It’s been around a month since I’ve arrived in Japan, and I finally feel like things have started to settle down. I finished my self-quarantine, moved into a share house, found a nice place to work every day, and enrolled in the local gym. However, along the way, it was hard getting used to living alone in a new environment far from home. I no longer knew where everything was, where to eat, where to take some time to relax, I can’t walk to the park to play soccer, or practice violin at night, and there’s nothing stocked in the fridge to eat when I am hungry.
The last of the three was the most difficult challenge I’ve had to get used to since arriving in Japan. In the US, whenever I was hungry, there was almost always something on the table, or in the fridge, I could prepare to eat. Here, I always have to go out or to the supermarket to buy groceries and cook something myself. In the beginning, it was fun to take time to cook dishes I had never cooked before (even with my subpar cooking skills), but as I’ve started to get busy, the quality of my meals (and daily schedule for that matter) have really started to deteriorate. It’s really made me appreciate the time and effort my parents put into cooking (thank you).
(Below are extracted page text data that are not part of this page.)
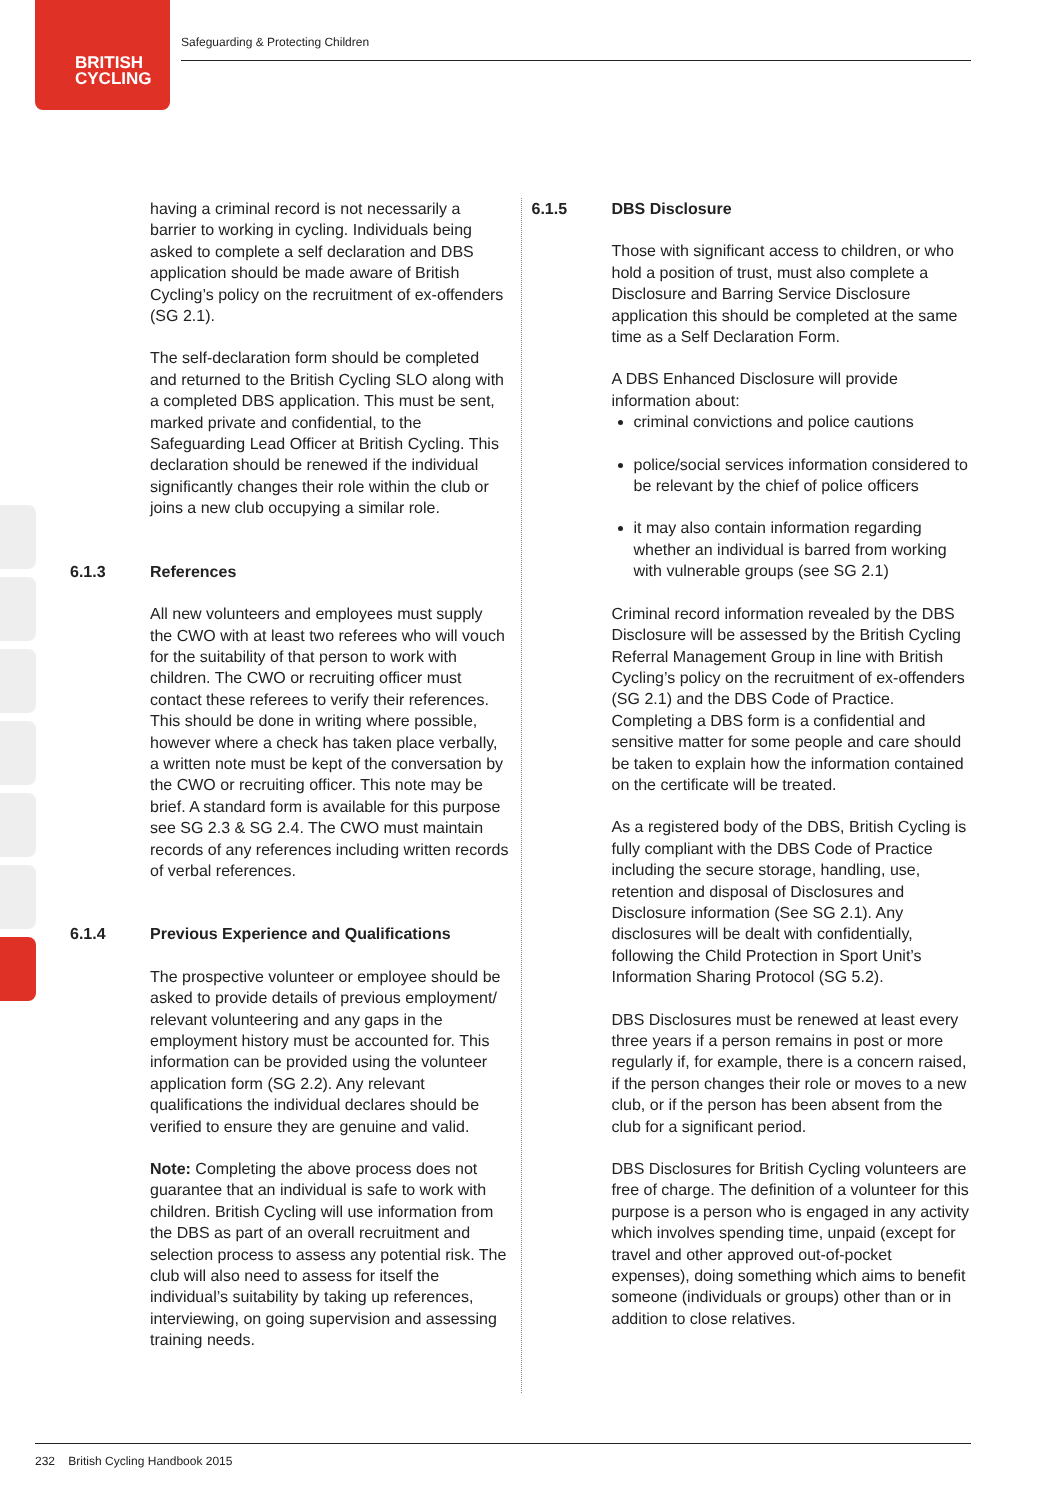BRITISH
CYCLING
Safeguarding & Protecting Children
having a criminal record is not necessarily a barrier to working in cycling. Individuals being asked to complete a self declaration and DBS application should be made aware of British Cycling’s policy on the recruitment of ex-offenders (SG 2.1).
The self-declaration form should be completed and returned to the British Cycling SLO along with a completed DBS application. This must be sent, marked private and confidential, to the Safeguarding Lead Officer at British Cycling. This declaration should be renewed if the individual significantly changes their role within the club or joins a new club occupying a similar role.
6.1.3 References
All new volunteers and employees must supply the CWO with at least two referees who will vouch for the suitability of that person to work with children. The CWO or recruiting officer must contact these referees to verify their references. This should be done in writing where possible, however where a check has taken place verbally, a written note must be kept of the conversation by the CWO or recruiting officer. This note may be brief. A standard form is available for this purpose see SG 2.3 & SG 2.4. The CWO must maintain records of any references including written records of verbal references.
6.1.4 Previous Experience and Qualifications
The prospective volunteer or employee should be asked to provide details of previous employment/ relevant volunteering and any gaps in the employment history must be accounted for. This information can be provided using the volunteer application form (SG 2.2). Any relevant qualifications the individual declares should be verified to ensure they are genuine and valid.
Note: Completing the above process does not guarantee that an individual is safe to work with children. British Cycling will use information from the DBS as part of an overall recruitment and selection process to assess any potential risk. The club will also need to assess for itself the individual’s suitability by taking up references, interviewing, on going supervision and assessing training needs.
6.1.5 DBS Disclosure
Those with significant access to children, or who hold a position of trust, must also complete a Disclosure and Barring Service Disclosure application this should be completed at the same time as a Self Declaration Form.
A DBS Enhanced Disclosure will provide information about:
criminal convictions and police cautions
police/social services information considered to be relevant by the chief of police officers
it may also contain information regarding whether an individual is barred from working with vulnerable groups (see SG 2.1)
Criminal record information revealed by the DBS Disclosure will be assessed by the British Cycling Referral Management Group in line with British Cycling’s policy on the recruitment of ex-offenders (SG 2.1) and the DBS Code of Practice. Completing a DBS form is a confidential and sensitive matter for some people and care should be taken to explain how the information contained on the certificate will be treated.
As a registered body of the DBS, British Cycling is fully compliant with the DBS Code of Practice including the secure storage, handling, use, retention and disposal of Disclosures and Disclosure information (See SG 2.1). Any disclosures will be dealt with confidentially, following the Child Protection in Sport Unit’s Information Sharing Protocol (SG 5.2).
DBS Disclosures must be renewed at least every three years if a person remains in post or more regularly if, for example, there is a concern raised, if the person changes their role or moves to a new club, or if the person has been absent from the club for a significant period.
DBS Disclosures for British Cycling volunteers are free of charge. The definition of a volunteer for this purpose is a person who is engaged in any activity which involves spending time, unpaid (except for travel and other approved out-of-pocket expenses), doing something which aims to benefit someone (individuals or groups) other than or in addition to close relatives.
232 British Cycling Handbook 2015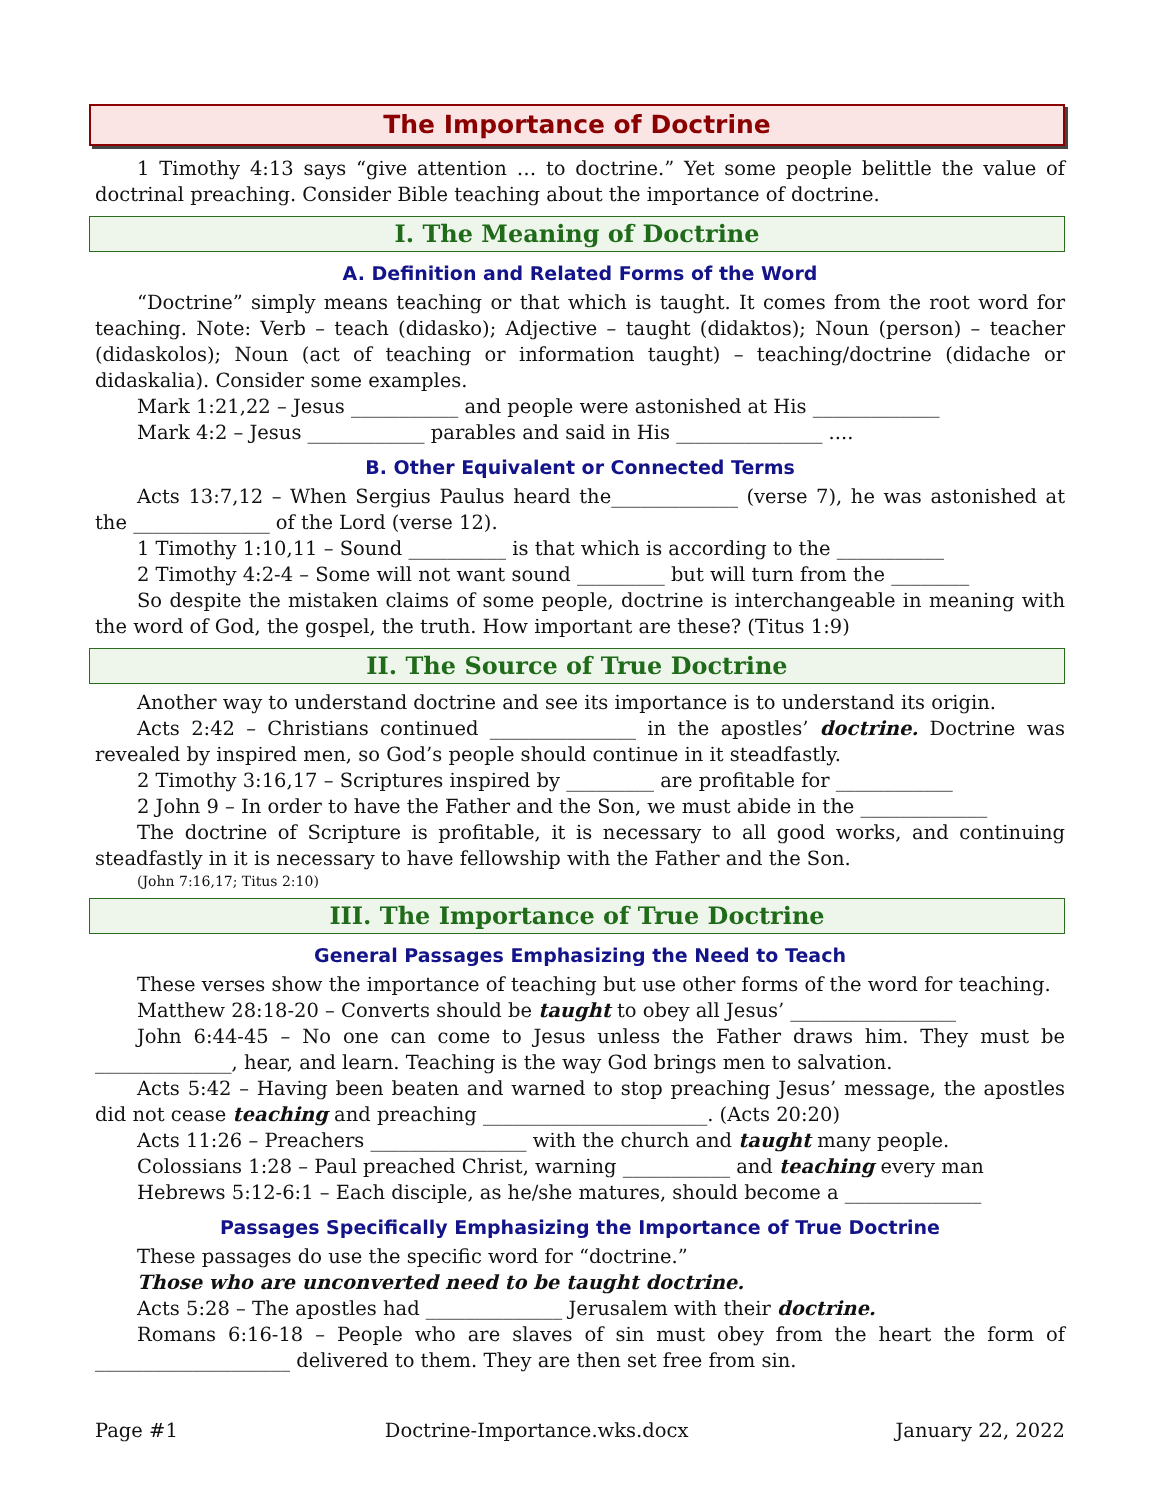The Importance of Doctrine
1 Timothy 4:13 says “give attention … to doctrine.” Yet some people belittle the value of doctrinal preaching. Consider Bible teaching about the importance of doctrine.
I. The Meaning of Doctrine
A. Definition and Related Forms of the Word
“Doctrine” simply means teaching or that which is taught. It comes from the root word for teaching. Note: Verb – teach (didasko); Adjective – taught (didaktos); Noun (person) – teacher (didaskolos); Noun (act of teaching or information taught) – teaching/doctrine (didache or didaskalia). Consider some examples.
Mark 1:21,22 – Jesus ___________ and people were astonished at His _____________
Mark 4:2 – Jesus ____________ parables and said in His _______________ ....
B. Other Equivalent or Connected Terms
Acts 13:7,12 – When Sergius Paulus heard the_____________ (verse 7), he was astonished at the ______________ of the Lord (verse 12).
1 Timothy 1:10,11 – Sound __________ is that which is according to the ___________
2 Timothy 4:2-4 – Some will not want sound _________ but will turn from the ________
So despite the mistaken claims of some people, doctrine is interchangeable in meaning with the word of God, the gospel, the truth. How important are these? (Titus 1:9)
II. The Source of True Doctrine
Another way to understand doctrine and see its importance is to understand its origin.
Acts 2:42 – Christians continued _______________ in the apostles’ doctrine. Doctrine was revealed by inspired men, so God’s people should continue in it steadfastly.
2 Timothy 3:16,17 – Scriptures inspired by _________ are profitable for ____________
2 John 9 – In order to have the Father and the Son, we must abide in the _____________
The doctrine of Scripture is profitable, it is necessary to all good works, and continuing steadfastly in it is necessary to have fellowship with the Father and the Son.
(John 7:16,17; Titus 2:10)
III. The Importance of True Doctrine
General Passages Emphasizing the Need to Teach
These verses show the importance of teaching but use other forms of the word for teaching.
Matthew 28:18-20 – Converts should be taught to obey all Jesus’ _________________
John 6:44-45 – No one can come to Jesus unless the Father draws him. They must be ______________, hear, and learn. Teaching is the way God brings men to salvation.
Acts 5:42 – Having been beaten and warned to stop preaching Jesus’ message, the apostles did not cease teaching and preaching _______________________. (Acts 20:20)
Acts 11:26 – Preachers ________________ with the church and taught many people.
Colossians 1:28 – Paul preached Christ, warning ___________ and teaching every man
Hebrews 5:12-6:1 – Each disciple, as he/she matures, should become a ______________
Passages Specifically Emphasizing the Importance of True Doctrine
These passages do use the specific word for “doctrine.”
Those who are unconverted need to be taught doctrine.
Acts 5:28 – The apostles had ______________ Jerusalem with their doctrine.
Romans 6:16-18 – People who are slaves of sin must obey from the heart the form of ____________________ delivered to them. They are then set free from sin.
Page #1 Doctrine-Importance.wks.docx January 22, 2022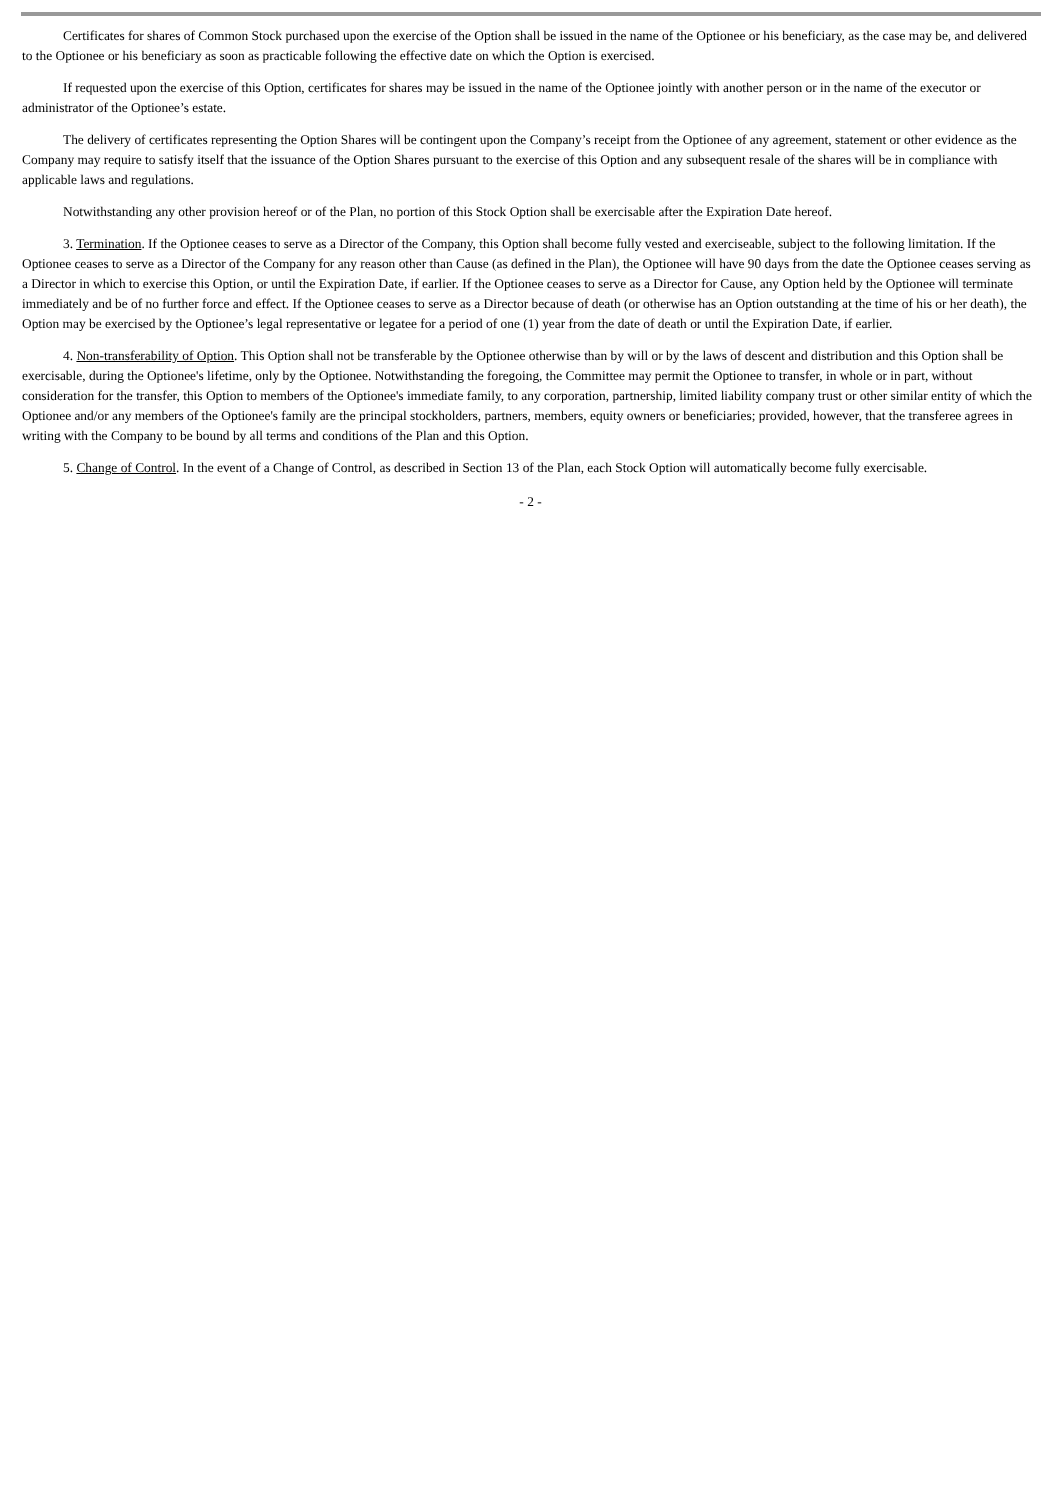Certificates for shares of Common Stock purchased upon the exercise of the Option shall be issued in the name of the Optionee or his beneficiary, as the case may be, and delivered to the Optionee or his beneficiary as soon as practicable following the effective date on which the Option is exercised.
If requested upon the exercise of this Option, certificates for shares may be issued in the name of the Optionee jointly with another person or in the name of the executor or administrator of the Optionee’s estate.
The delivery of certificates representing the Option Shares will be contingent upon the Company’s receipt from the Optionee of any agreement, statement or other evidence as the Company may require to satisfy itself that the issuance of the Option Shares pursuant to the exercise of this Option and any subsequent resale of the shares will be in compliance with applicable laws and regulations.
Notwithstanding any other provision hereof or of the Plan, no portion of this Stock Option shall be exercisable after the Expiration Date hereof.
3. Termination. If the Optionee ceases to serve as a Director of the Company, this Option shall become fully vested and exerciseable, subject to the following limitation. If the Optionee ceases to serve as a Director of the Company for any reason other than Cause (as defined in the Plan), the Optionee will have 90 days from the date the Optionee ceases serving as a Director in which to exercise this Option, or until the Expiration Date, if earlier. If the Optionee ceases to serve as a Director for Cause, any Option held by the Optionee will terminate immediately and be of no further force and effect. If the Optionee ceases to serve as a Director because of death (or otherwise has an Option outstanding at the time of his or her death), the Option may be exercised by the Optionee’s legal representative or legatee for a period of one (1) year from the date of death or until the Expiration Date, if earlier.
4. Non-transferability of Option. This Option shall not be transferable by the Optionee otherwise than by will or by the laws of descent and distribution and this Option shall be exercisable, during the Optionee's lifetime, only by the Optionee. Notwithstanding the foregoing, the Committee may permit the Optionee to transfer, in whole or in part, without consideration for the transfer, this Option to members of the Optionee's immediate family, to any corporation, partnership, limited liability company trust or other similar entity of which the Optionee and/or any members of the Optionee's family are the principal stockholders, partners, members, equity owners or beneficiaries; provided, however, that the transferee agrees in writing with the Company to be bound by all terms and conditions of the Plan and this Option.
5. Change of Control. In the event of a Change of Control, as described in Section 13 of the Plan, each Stock Option will automatically become fully exercisable.
- 2 -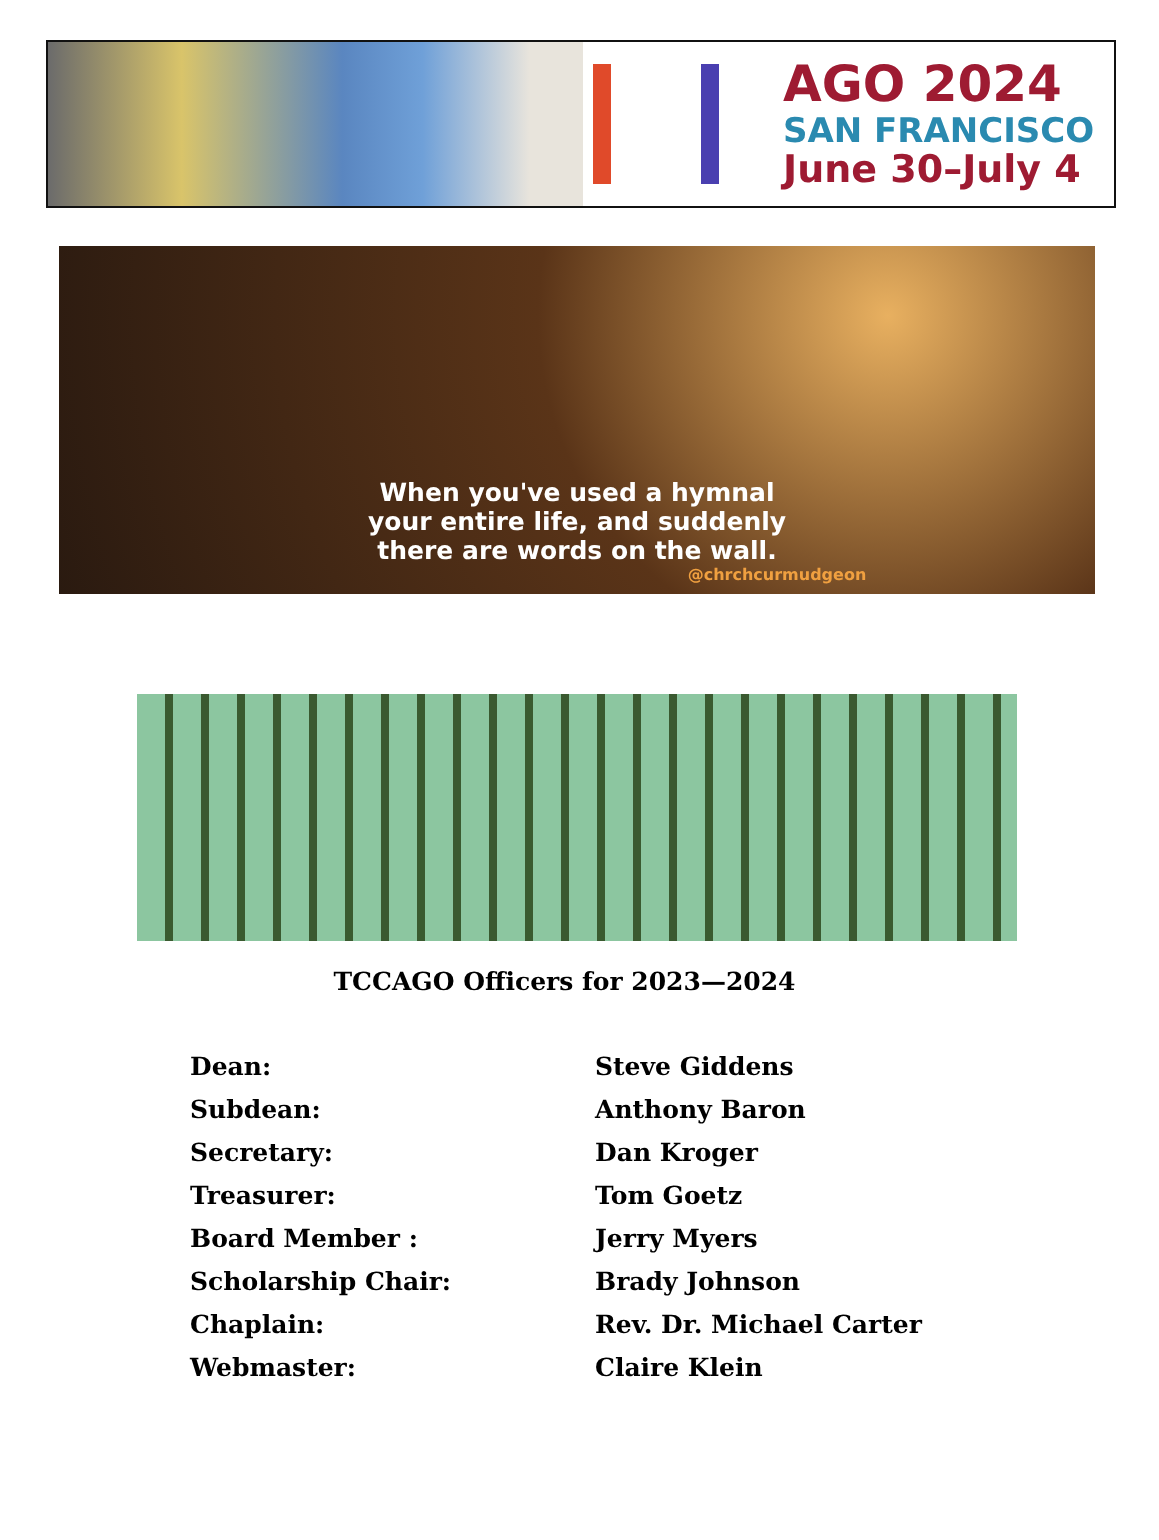AGO 2024
SAN FRANCISCO
June 30–July 4
When you've used a hymnal
your entire life, and suddenly
there are words on the wall.
@chrchcurmudgeon
TCCAGO Officers for 2023—2024
| Dean: | Steve Giddens |
| Subdean: | Anthony Baron |
| Secretary: | Dan Kroger |
| Treasurer: | Tom Goetz |
| Board Member : | Jerry Myers |
| Scholarship Chair: | Brady Johnson |
| Chaplain: | Rev. Dr. Michael Carter |
| Webmaster: | Claire Klein |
Apart from the difficulties of my daily cooking/dinner adventures, I have really enjoyed my first month in Japan. Whether it was starting a project with 5 other students to help reduce the barrier for foreign exchange students to study in Japan and provide more opportunities for Japanese students to practice speaking English or taking a two-day trip with some friends to explore Enoshima Island and Kamakura in Kanagawa Prefecture, I’ve gotten the opportunity to meet and bond with many different people from completely different walks of life.
Though I feel like I have so much already, I know there’s so much more left to come. Whether it’s programming, cooking, or talking to people I’ve never talked to before, I look forward to whatever awaits me next.